━━━ Supplied information

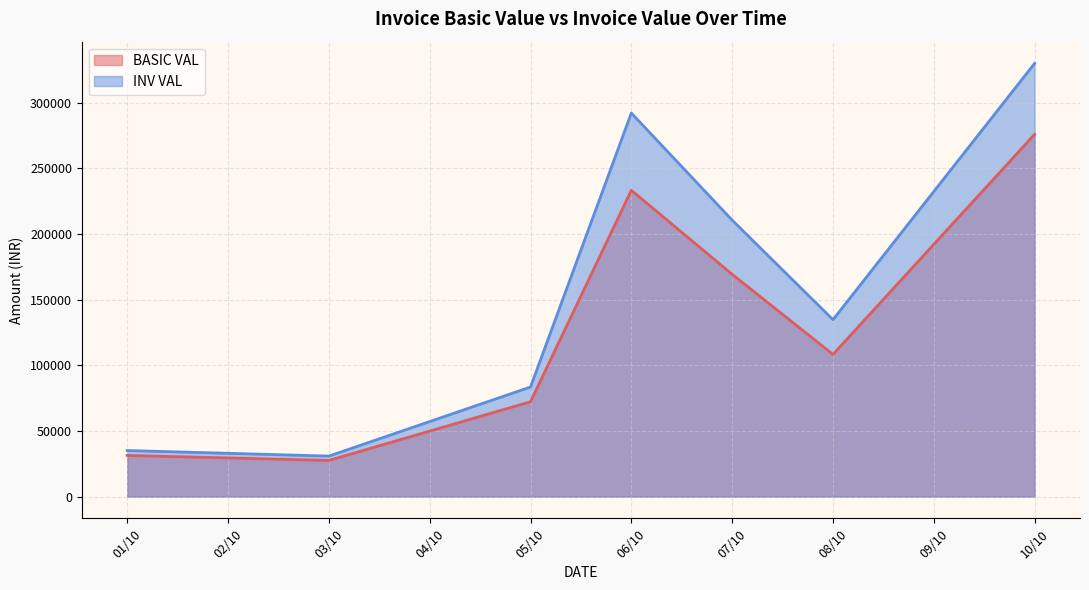

Where is the first local minimum for BASIC VAL?

03/10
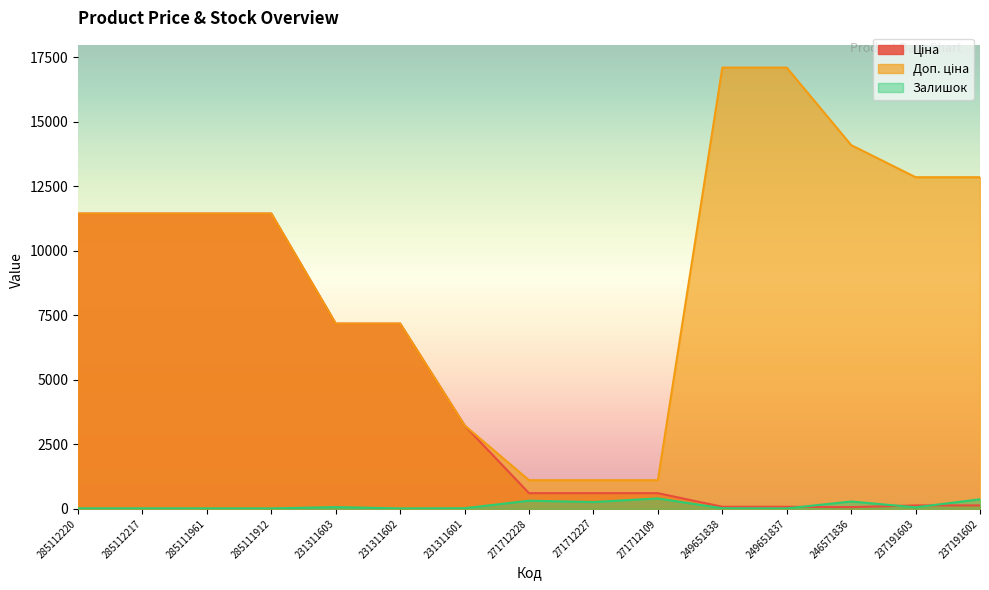

Which series has the largest total across all categories?

Доп. ціна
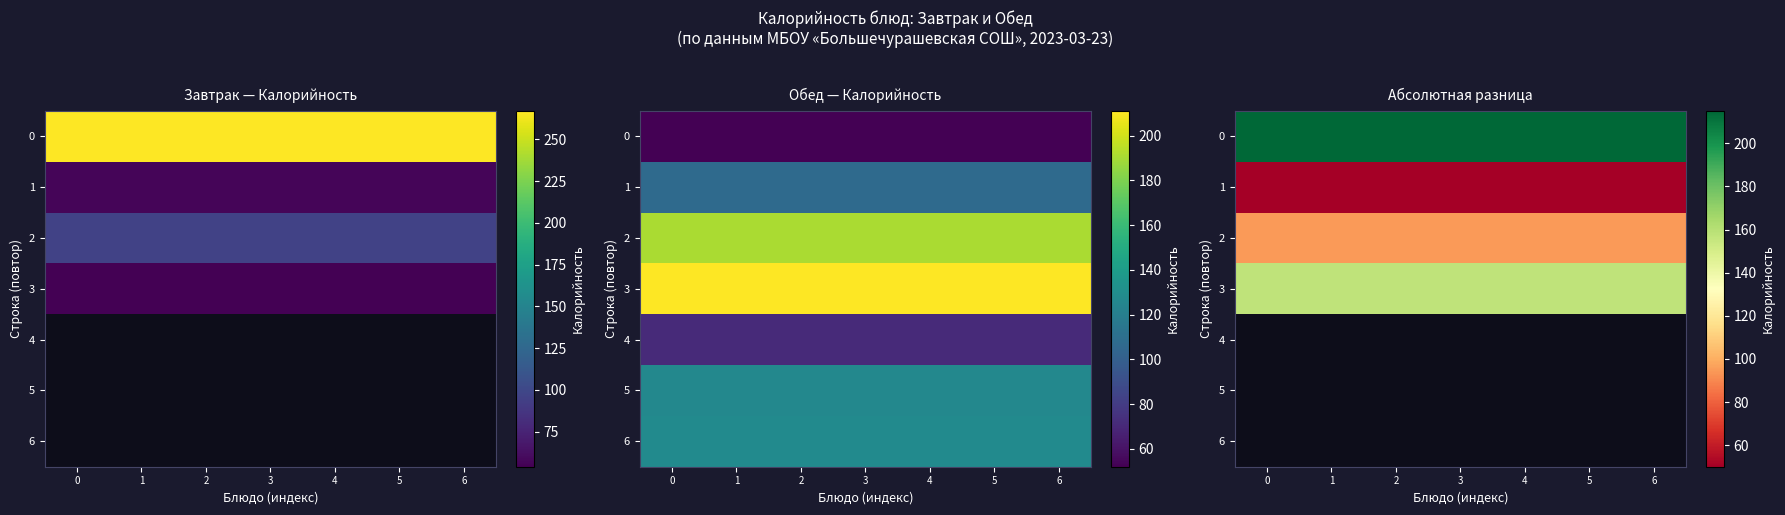

At 2, list the series in order from smallest to largest.

1, 2, 3, 0, 4, 5, 6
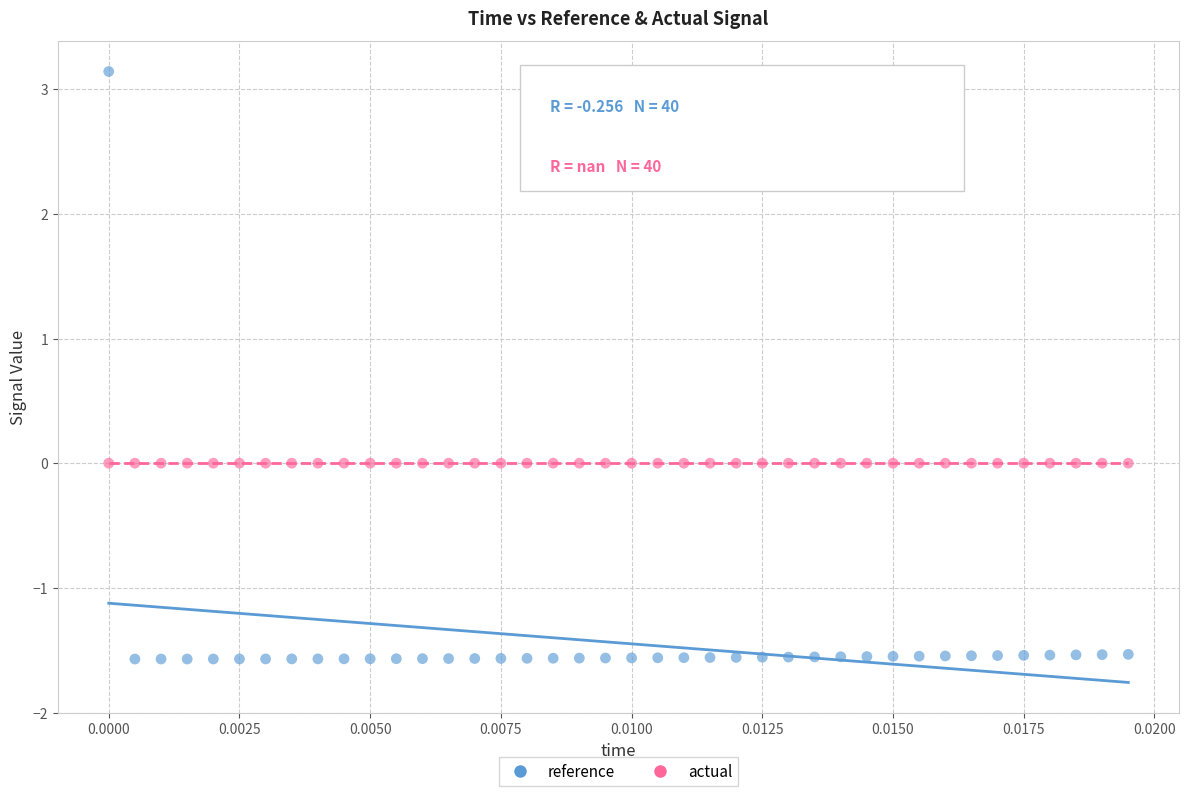

Which series contains the lowest Y value?

reference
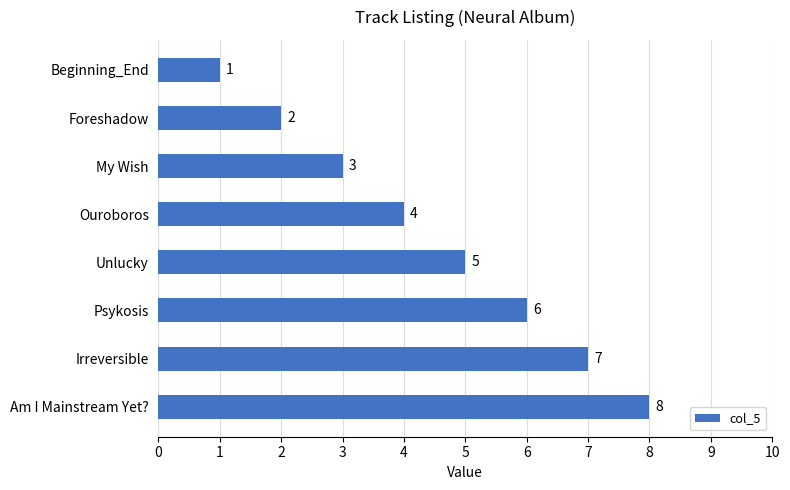

The value at Psykosis is 6. True or false?

True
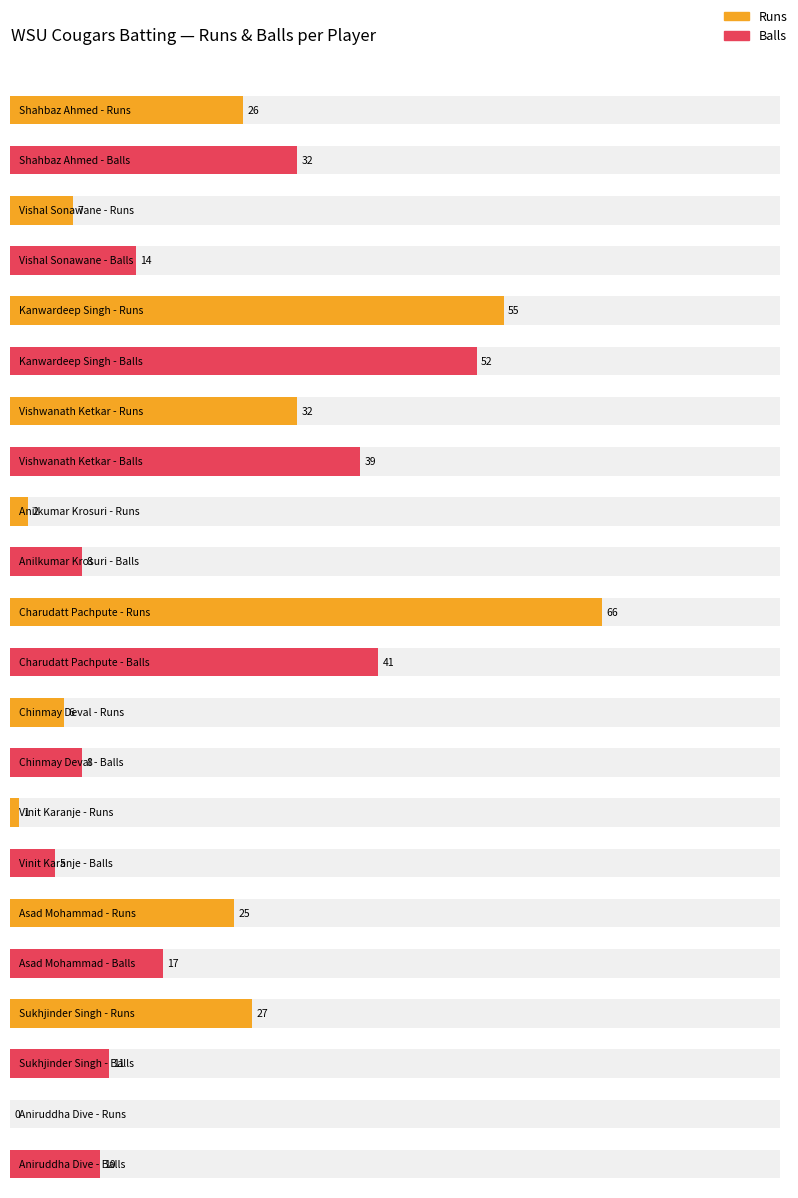

Rank the series by their average value, from highest to lowest.

Runs, Balls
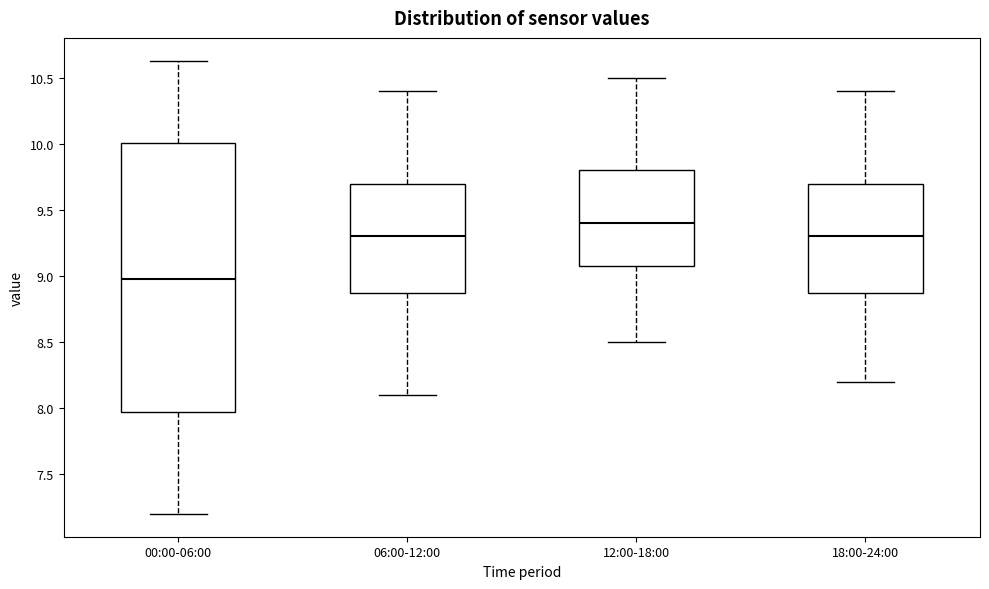

Which box's median line is the highest?

12:00-18:00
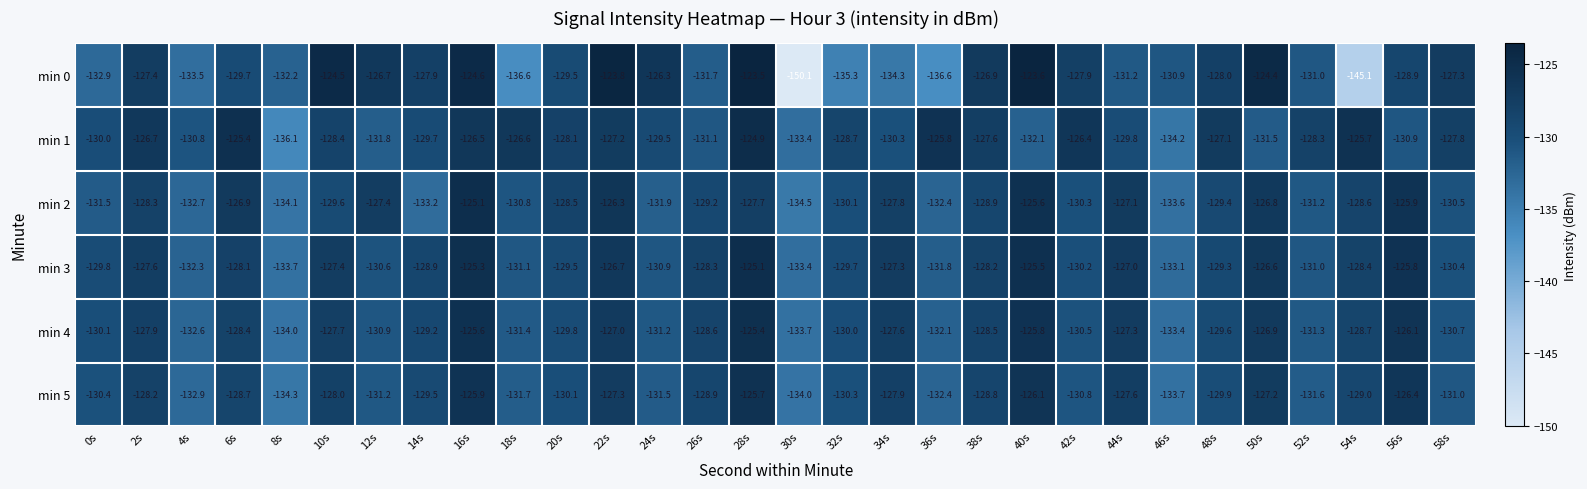

Count the number of categories in the chart.

30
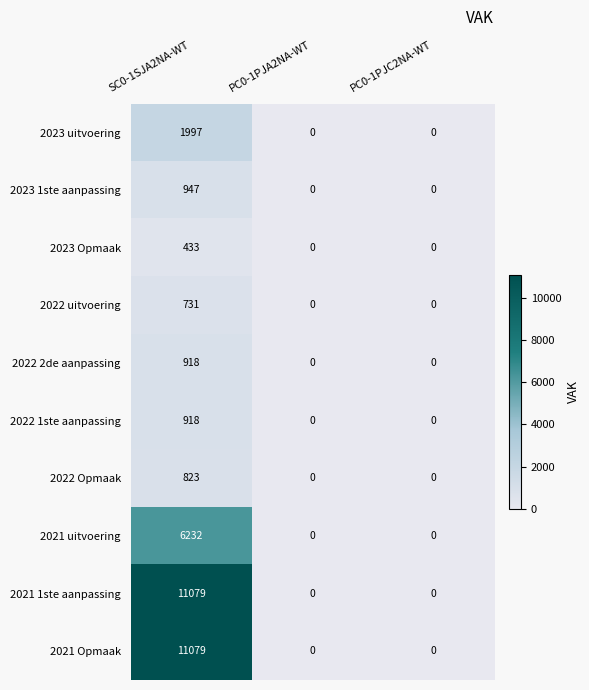

Is it true that 2022 uitvoering equals 0 at PC0-1PJA2NA-WT?

True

━━━━━━

Work order: Copy out every line of text in the material above without changing anything, and leave out the pictures.

Reply:
Where is the first local minimum for BASIC VAL?

03/10

Which series has the largest total across all categories?

Доп. ціна

At 2, list the series in order from smallest to largest.

1, 2, 3, 0, 4, 5, 6

Which series contains the lowest Y value?

reference

The value at Psykosis is 6. True or false?

True

Rank the series by their average value, from highest to lowest.

Runs, Balls

Which box's median line is the highest?

12:00-18:00

Count the number of categories in the chart.

30

Is it true that 2022 uitvoering equals 0 at PC0-1PJA2NA-WT?

True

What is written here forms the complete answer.